Trewin (1991) summarized the Mesozoic history of the Inner Moray Firth Basin. The basin was defined and controlled by a series of major NE–SW- to ENE–WSW-trending faults, most notably the Great Glen and Helmsdale faults in the west and the Wick and Banff fault systems to the north and south respectively, with several kilometres of extension during the Mesozoic Era (McQuillin et al., 1982). Of these, the Helmsdale Fault was the main controlling influence on Mesozoic sedimentation, with some evidence for movement during earliest Jurassic times (Batten et al., 1986) and, spectacularly demonstrated at Helmsdale itself, in the late Jurassic 'boulder beds'. The Helmsdale Fault is thought to be a reactivated Caledonian structure, with rocks on the upthrow side comprising Moinian metasediments intruded by the Late Caledonian Helmsdale Granite and overlain unconformably by Lower Old Red Sandstone. Throughout much of Mesozoic times this fault would have marked the westward limit of the basin and of marine deposition.
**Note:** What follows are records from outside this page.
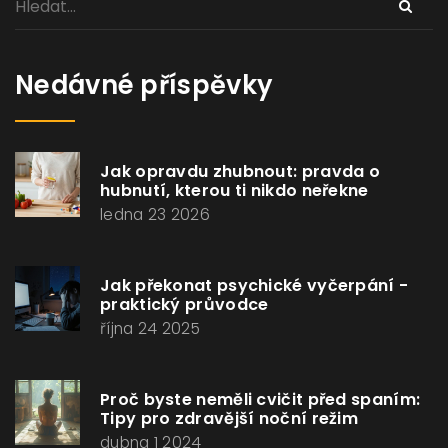
Nedávné příspěvky
Jak opravdu zhubnout: pravda o
hubnutí, kterou ti nikdo neřekne
ledna 23 2026
Jak překonat psychické vyčerpání -
praktický průvodce
října 24 2025
Proč byste neměli cvičit před spaním:
Tipy pro zdravější noční režim
dubna 1 2024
The stratigraphical nomenclature of the Lower Jurassic succession was formalized by Batten et al. (1986) and revised by Richards et al. (1993) (Figure 7.1). The latter elevated the Dunrobin Bay Formation of Batten et al. (1986) to the status of a group, with the constituent subdivisions elevated to the ranks of formation. Since the Lower Jurassic Series throughout the rest of Britain is contained within the Lias Group there seems little justification for raising to such elevated rank these relatively minor stratigraphical units within the local Lower Jurassic succession. Accordingly the stratigraphical nomenclature of Batten et al. (1986) is followed here.